Répondre aux colères – L’édito de Christophe Bonnefoy
Pas un raz-de-marée, mais pas un échec. Peut-on vraiment tirer des enseignements définitifs des manifestations d’hier ? La vague annoncée n’était finalement pas assez puissante pour emporter le projet de réforme des retraites. A l’inverse, le nombre de manifestants était suffisant pour transmettre un message fort au gouvernement : ne pas accepter de bouger les lignes pourrait mener à un mouvement long – donc coûteux – et aux lourdes conséquences, au moins politiquement.
D’autant que, et c’est nouveau, les syndicats, à défaut d’être sur la même longueur d’ondes, ont tous défilé contre le projet. Certes, pas avec des objectifs communs. Et pas côte à côte. On a vu Philippe Martinez mener les troupes de la CGT à quelques dizaines de mètres de Laurent Berger, de la CFDT. Donc pas vraiment la main dans la main. Le premier demande un retrait pur et simple du projet. Le second un retrait… de cet âge pivot qui fait tant causer.
C’est d’ailleurs, éventuellement, ce sur quoi va pouvoir jouer le gouvernement pour imposer sa réforme. Les divisions. Par exemple, en acceptant de faire un pas en arrière sur les 64 ans que la CFDT considère comme la goutte qui fait déborder le vase ?
Les négociations à venir seront rudes. Mais on peut imaginer qu’Edouard Philippe cherchera à fissurer le front syndical en jouant sur ses divergences.

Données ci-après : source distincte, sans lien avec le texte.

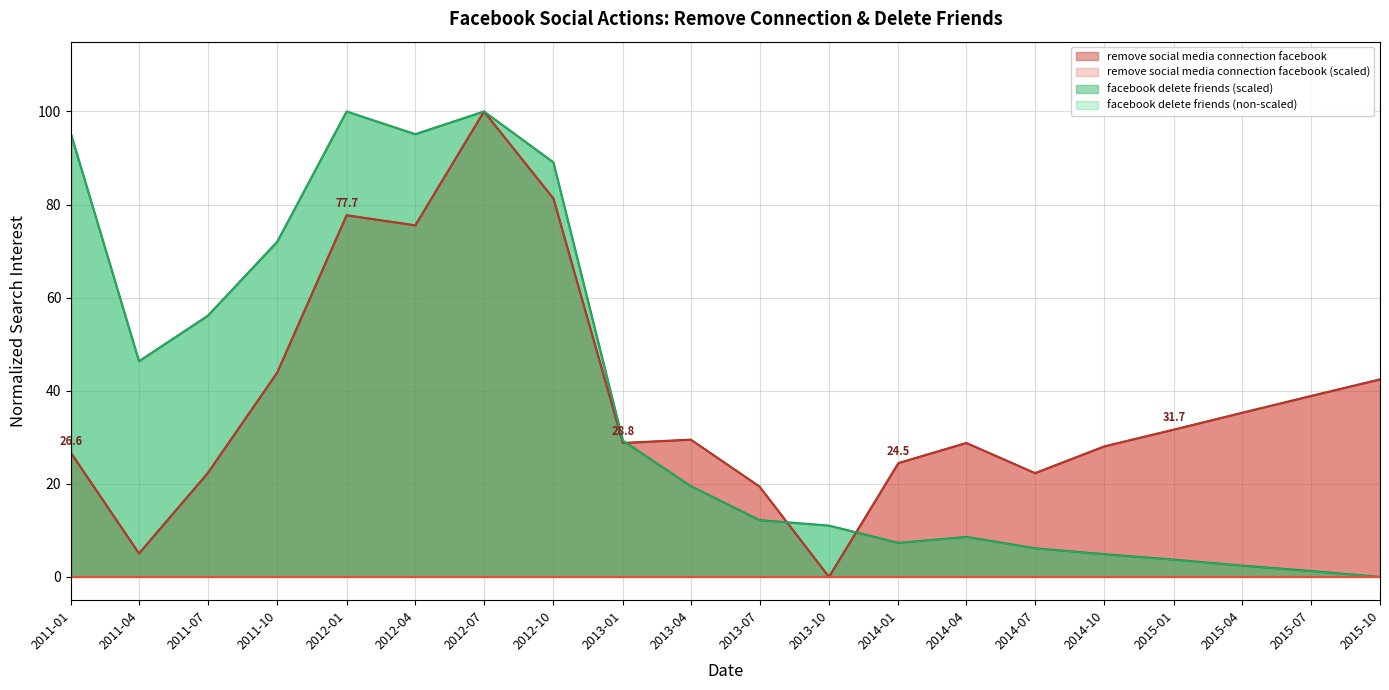

Where do remove social media connection facebook (scaled) and remove social media connection facebook first cross each other?

2011-10 and 2012-01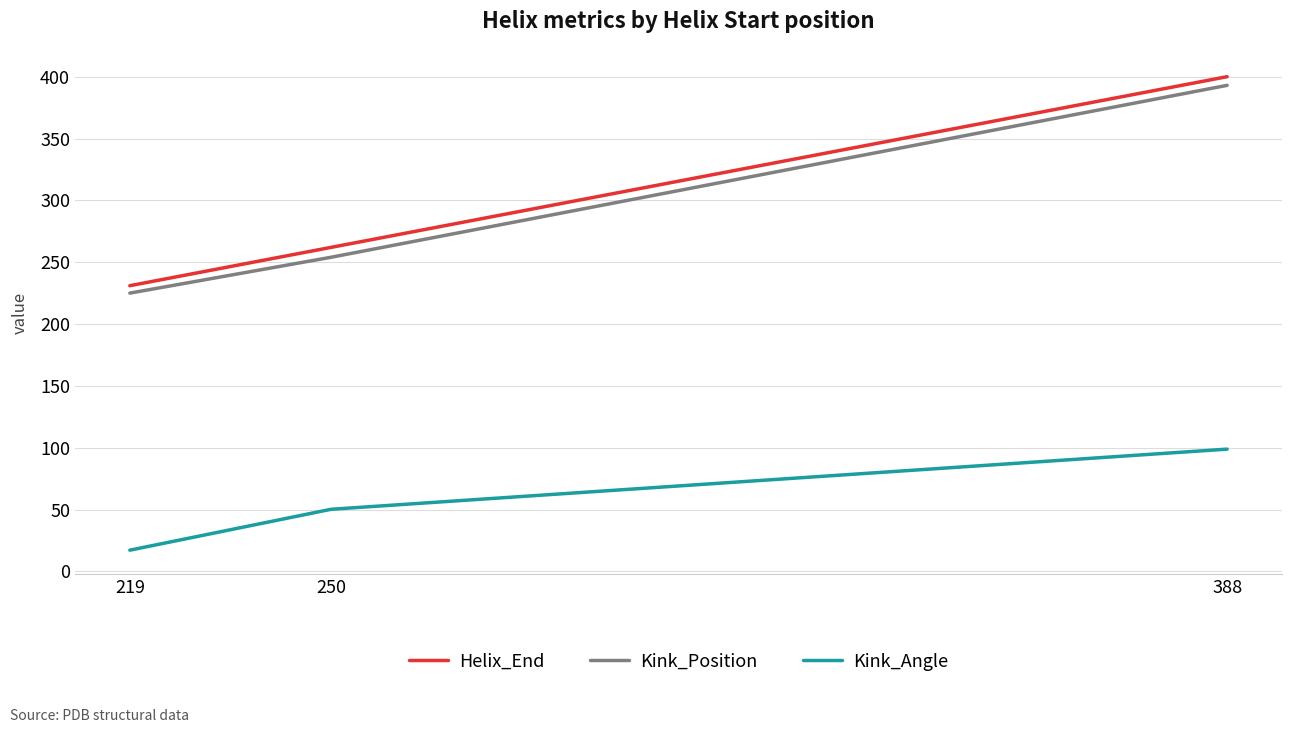

What is the difference between the maximum and minimum values in the Kink_Position series?

168.0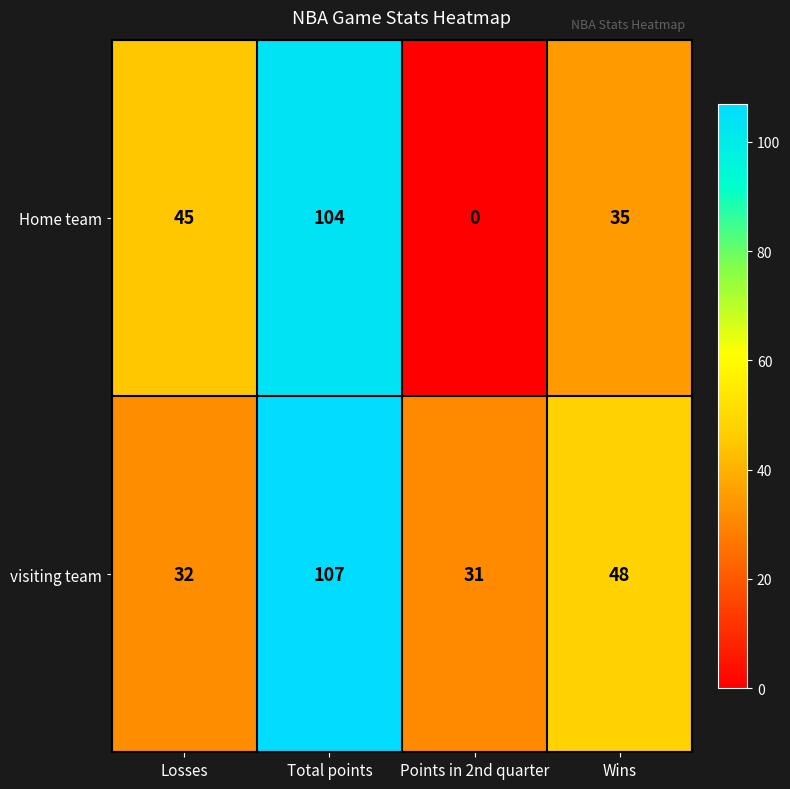

Which series has the widest spread of values?

Home team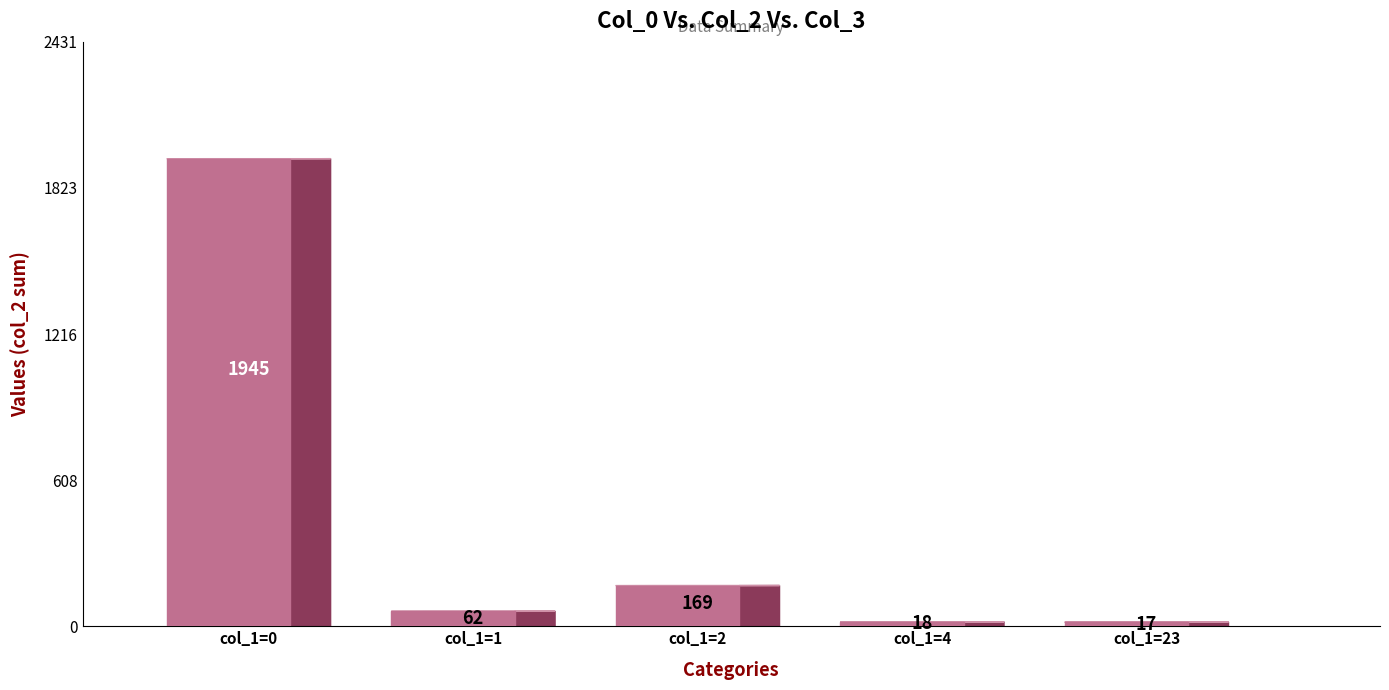

Does the chart contain stacked bars?

No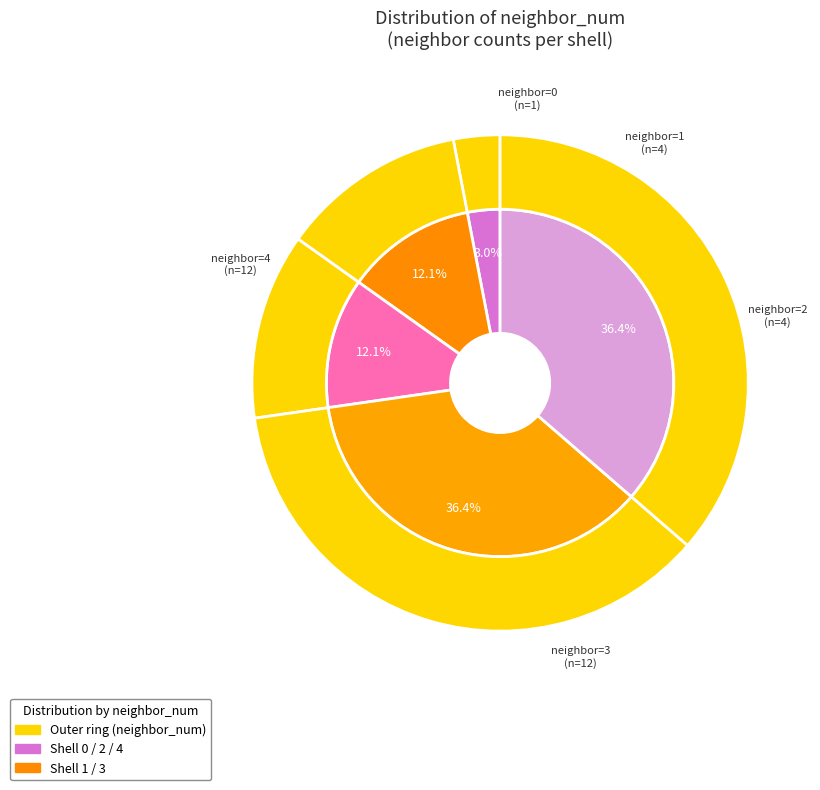

Is it true that 0 is 16% of the pie?

False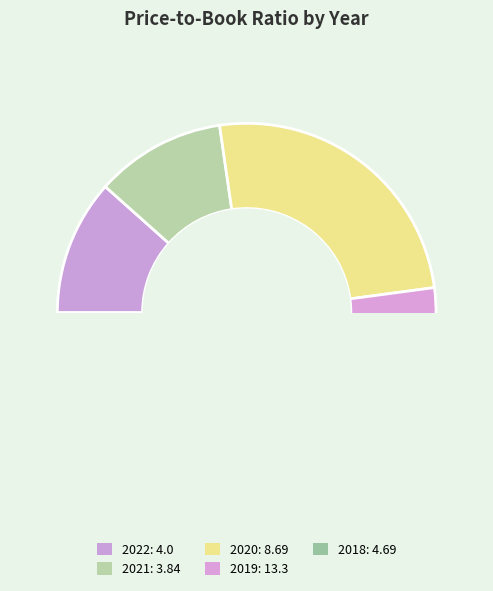

What is the ratio of the value at 2019 to the value at 2020?

1.5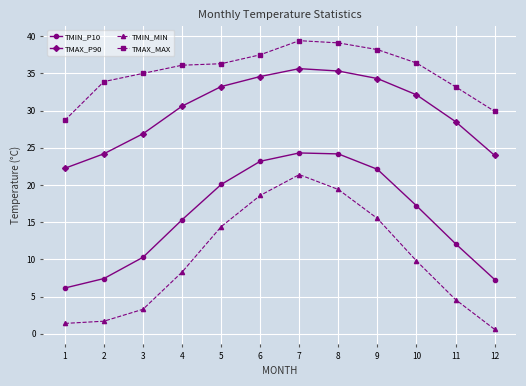

What is the maximum value for TMAX_MAX?

39.4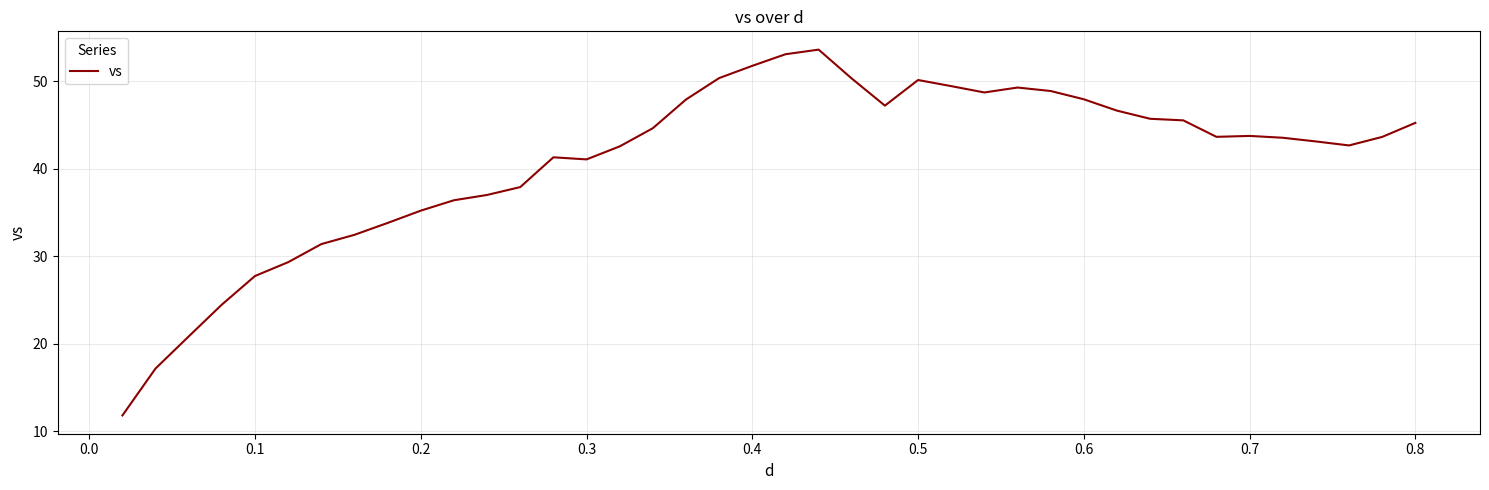

Does the chart display data point markers on the line(s)?

No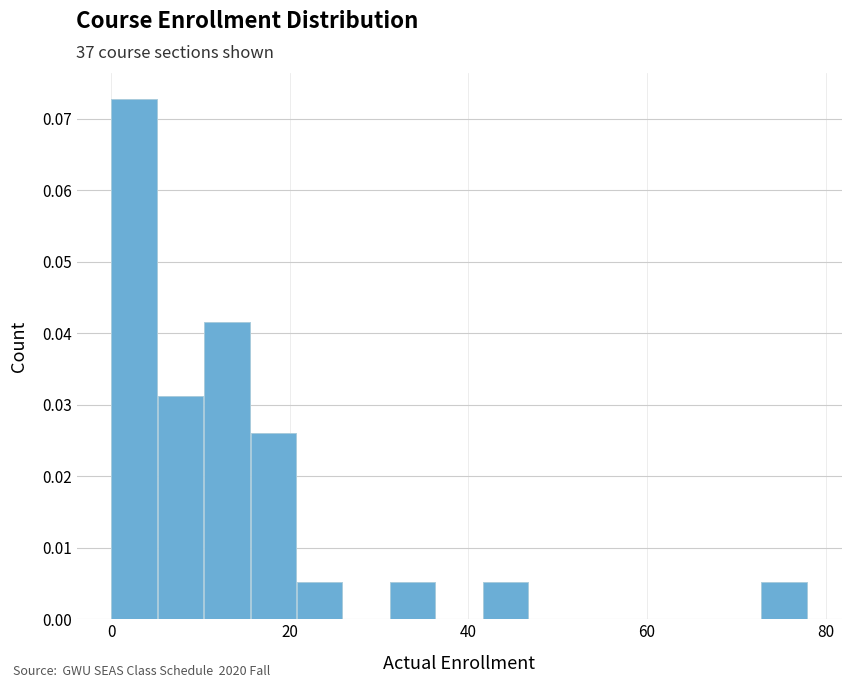

Read against the x-axis, roughly where is the centre of the tallest bar?

2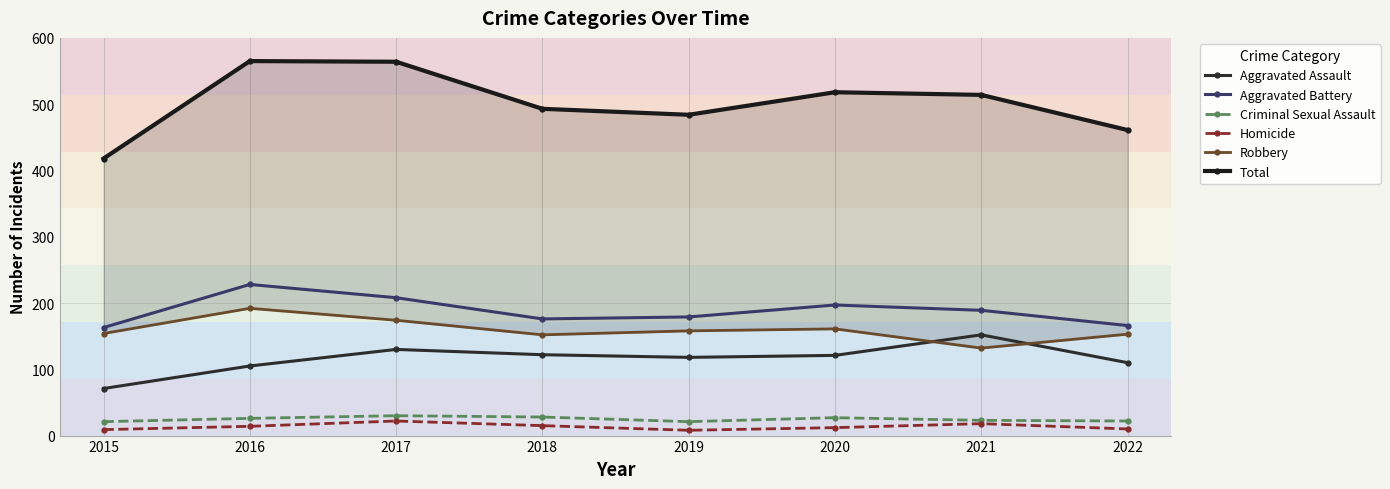

Where is Aggravated Battery nearest to the value 195?

2020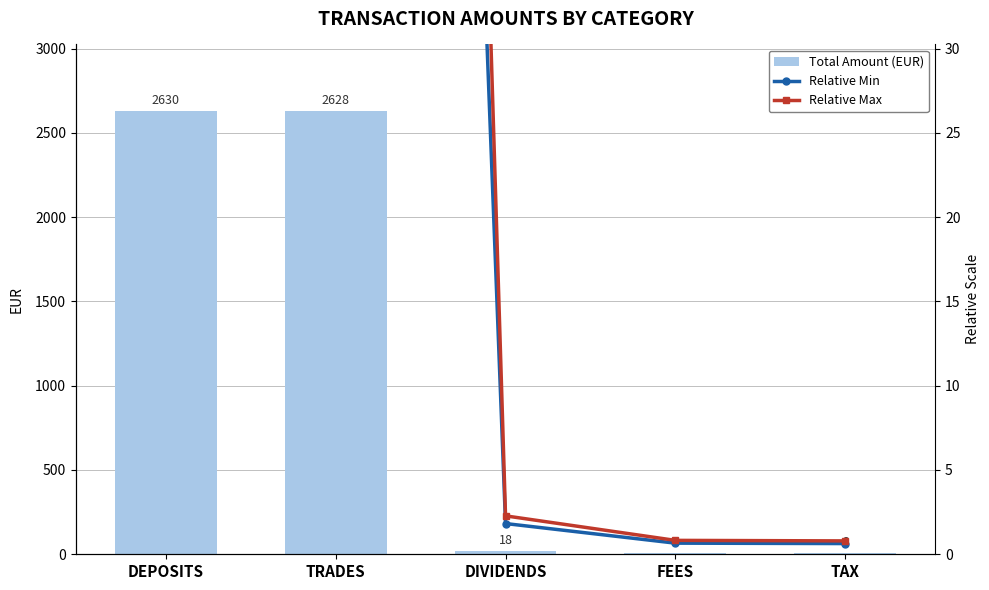

How many distinct data groups are displayed?

3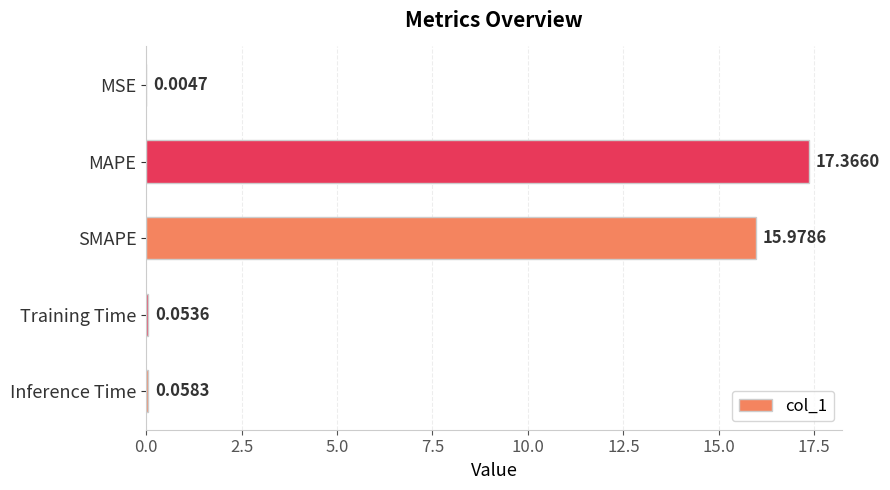

What is the sum of all values?

33.5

Et au final à faire passer son projet presque intégralement.
Reste une donnée essentielle, qu’il serait dangereux d’oublier : les manifestants d’hier n’étaient pas que des syndiqués. Qui plus est, ils n’avaient pas que les retraites en ligne de mire, mais exprimaient également d’autres colères. Auxquelles il va, aussi, falloir répondre.